Além disso, “a guerra fria tecnológica com os EUA levou a China a desenvolver o seu próprio software e hardware“, nomeadamente nos semicondutores, e “agora consegue competir em igualdade com os EUA”, referiu também o antigo investidor da Uber e Airbnb. O 15.º plano quinquenal reforça o caminho para a autossuficiência como antídoto para a ascensão do nacionalismo económico, de que a própria China é um exemplo.
Harburg somou ainda o facto de a China controlar 90% das terras raras sem as quais não se podem fabricar, por exemplo, os grandes centros de dados usados para os modelos de IA, e a disponibilidade de talento. “A China forma licenciados STEM [acrónimo em inglês para Ciência, Tecnologia, Engenharia e Matemáticas] em muitos múltiplos face aos EUA”, disse.
Para o managing partner da Novo Capital, o lançamento do DeepSeek, em janeiro, foi um “momento Sputnik”, comparando o surgimento do modelo de IA chinês com o lançamento pela União Soviética do Sputnik 1, o primeiro satélite artificial, que desencadeou a corrida ao espaço pelos EUA. Só que nos EUA não existem as terras raras, nem a disponibilidade de talento e existe uma regulação mais apertada.
Uma IA “para o bem” e que não é só para os países ricos
Num país capitalista de planeamento central socialista, a estratégia vem de cima. “O presidente Xi Jinping assinalou que a inovação é uma importante força motora que leva ao desenvolvimento do mundo”, vincou Jianchao Wang, diretor adjunto do Gabinete de Cooperação Internacional da Administração do Ciberespaço da China, na sua intervenção.
O plano está traçado. “Olhando para o futuro, devemos aprofundar a integração e colaboração entre a inovação tecnológica e a inovação industrial, juntar esforços no desenvolvimento de tecnologias-chave, acelerar a conversão da produção académica em aplicação prática e permitir que os dividendos da transformação da inteligência beneficiem o mundo“, disse Jianchao Wang.
O Presidente Xi Jinping salientou que a IA é um bem público internacional que beneficia a humanidade.
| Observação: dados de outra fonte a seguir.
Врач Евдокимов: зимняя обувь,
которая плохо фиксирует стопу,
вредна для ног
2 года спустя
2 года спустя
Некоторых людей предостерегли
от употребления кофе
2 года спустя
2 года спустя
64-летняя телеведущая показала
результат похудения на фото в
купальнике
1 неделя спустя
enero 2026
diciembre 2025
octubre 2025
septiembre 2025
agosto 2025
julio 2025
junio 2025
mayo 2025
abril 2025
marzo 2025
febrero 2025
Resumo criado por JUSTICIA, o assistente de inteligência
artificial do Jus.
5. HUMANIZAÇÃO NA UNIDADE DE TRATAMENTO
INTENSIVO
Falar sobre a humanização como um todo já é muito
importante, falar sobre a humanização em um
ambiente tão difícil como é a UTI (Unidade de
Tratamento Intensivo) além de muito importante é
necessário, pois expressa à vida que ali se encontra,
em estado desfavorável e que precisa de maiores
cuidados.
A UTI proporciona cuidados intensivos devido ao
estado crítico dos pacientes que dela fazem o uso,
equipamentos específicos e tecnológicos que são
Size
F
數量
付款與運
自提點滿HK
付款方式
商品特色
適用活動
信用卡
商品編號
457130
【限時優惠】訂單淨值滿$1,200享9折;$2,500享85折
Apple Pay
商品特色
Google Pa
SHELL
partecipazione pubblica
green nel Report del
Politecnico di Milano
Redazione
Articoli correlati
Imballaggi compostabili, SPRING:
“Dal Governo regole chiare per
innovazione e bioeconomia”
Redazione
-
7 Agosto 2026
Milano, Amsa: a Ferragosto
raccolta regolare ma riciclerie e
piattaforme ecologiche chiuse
A IA é um bem comum de toda a humanidade e não é um ganho para indivíduos e países ricos.
Para a China, a inteligência artificial é mais um instrumento para reforçar a sua influência global, tal como a iniciativa “Uma Faixa, Uma Rota”.
“Ainda existem fossos significativos entre países e grupos no acesso aos dividendos digitais. O Presidente Xi Jinping salientou que a IA é um bem público internacional que beneficia a humanidade. A IA é um bem comum de toda a humanidade e não é um ganho para indivíduos e países ricos”, acrescenta.
Nesta visão chinesa da IA, deixada por Jianchao Wang perante a plateia cheia do palco 3 da Web Summit, devem ser definidos padrões internacionais, num espírito de colaboração multilateral, que permitam garantir “um desenvolvimento saudável e ordeiro” da tecnologia.
“A China defende um desenvolvimento da IA para o bem e para todos”. Pode ser uma visão idealista, ou apenas cínica, mas face ao ascendente tecnológico chinês é certamente uma visão a ter em conta.